Minister of Electricity and Energy, Dr Kgosientsho Ramokgopa, has formally approved Eskom’s revised unbundling plan, clearing the way for a structural transformation that has been years in the making.
While unbundling has long been framed as a technical restructuring exercise, this latest milestone signals the start of an electricity market designed to be competitive, investment-ready, and aligned with the country’s long-term decarbonisation trajectory.
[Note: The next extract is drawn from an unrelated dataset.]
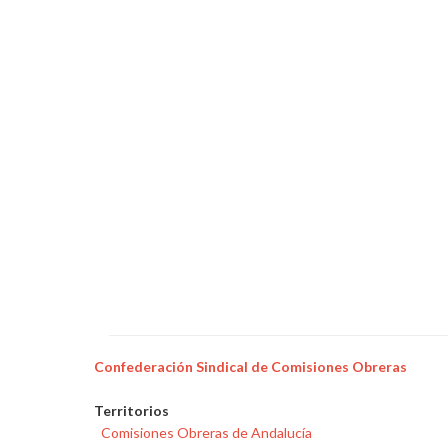
Confederación Sindical de Comisiones Obreras
Territorios
Comisiones Obreras de Andalucía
At its core, the ministerial approval confirms Eskom’s shift from a vertically integrated
utility to a holding company overseeing a suite of independent entities. These include
the legally separated National Transmission Company of South Africa (NTCSA), the
soon-to-be carved-out GenerationCo (GxCo), a future National Electricity Distribution
Company of South Africa (NEDCSA), and a new renewable-focused arm called
Eskom Green.
Transmission System Operator
In parallel, government is advancing a fully independent Transmission System
Operator (TSO) that will sit outside Eskom. It will be responsible for system operation, market platform governance, and ensuring open, non-discriminatory grid access.
The Electricity Regulation Amendment Act laid the legal foundation for South Africa’s transition to a competitive electricity market. It was signed into law earlier this year.
The act formally establishes a multi-buyer, multi-seller model. It creates a transmission
system operator separate from asset ownership. And it gives independent power
producers (IPPs) a clearer, rules-based pathway to grid access.
The Minister’s approval of Eskom’s unbundling roadmap now operationalises that
vision. Unbundling is not privatisation. Rather, it is a structural separation designed
to remove conflicts of interest. To also reduce procurement opacity, strengthen regulatory
confidence, and encourage investment into both grid infrastructure and new generation capacity.
For decades, South Africa’s system was constrained by a single buyer model that
discouraged competition. And it created bottlenecks in planning and procurement.
SA’s most urgent energy bottleneck
Independent entities, with defined mandates, separate boards, and clearer financial
reporting, can help reverse this. Transmission is widely acknowledged as South Africa’s most urgent energy bottleneck.
Grid capacity constraints have already delayed or downsized thousands of megawatts of wind and solar projects. This particularly in the resource-rich Western, Northern, and Eastern Cape. A truly independent TSO, licensed and regulated under Nersa, will be the real catalyst for change.
A TSO is essential for implementing a competitive electricity market. This is where IPPs, municipalities, traders, and large customers can transact freely. It also brings investor certainty and transparent planning. And it does so by ensuring grid access approvals are not influenced by internal competition.
Eskom Green, meanwhile, is expected to accelerate utility-scale renewable energy
investments. Potentially developing its own projects while enabling joint ventures with
private partners.
This aligns directly with South Africa’s decarbonisation commitments. And it gives Eskom a clearer role in the energy transition.
Distribution reform challenges
While progress at the transmission level is advancing, distribution reform remains
politically complex. Municipalities owe Eskom over R78-billion in overdue debt,
undermining the feasibility of integrating municipal and Eskom distribution networks
into a single national distributor.
NEDCSA, the future distribution company, is vital for standardising tariffs. Also for improving reliability, and modernising infrastructure. But it cannot be fully implemented until the municipal debt crisis is addressed.
Nonetheless, a consolidated distribution structure is essential for a competitive
market to function effectively. And for rooftop solar, wheeling, energy trading, and
embedded generation to scale.
The combination of unbundling, market reform, and targeted investment in grid
expansion positions South Africa to unlock significantly higher renewable energy
investment. Grid-enabled renewables can contribute not just to climate goals. But
also energy security, local content commitments, green industrialisation, and
economic competitiveness.
Roadmap for structural reforms
Eskom’s roadmap anticipates a phased transition through to 2030. With sequencing
aligned to regulatory approvals, debt restructuring, and system stability requirements. But with ministerial approval now secured, the momentum toward a modernised electricity system is accelerating.
South Africa’s electricity transition has often been characterised by policy inertia and
implementation gaps. But the approval of Eskom’s next unbundling milestone is one
of the clearest signals yet that the structural reforms underpinning an efficient,
transparent, and investment-ready electricity market are taking shape.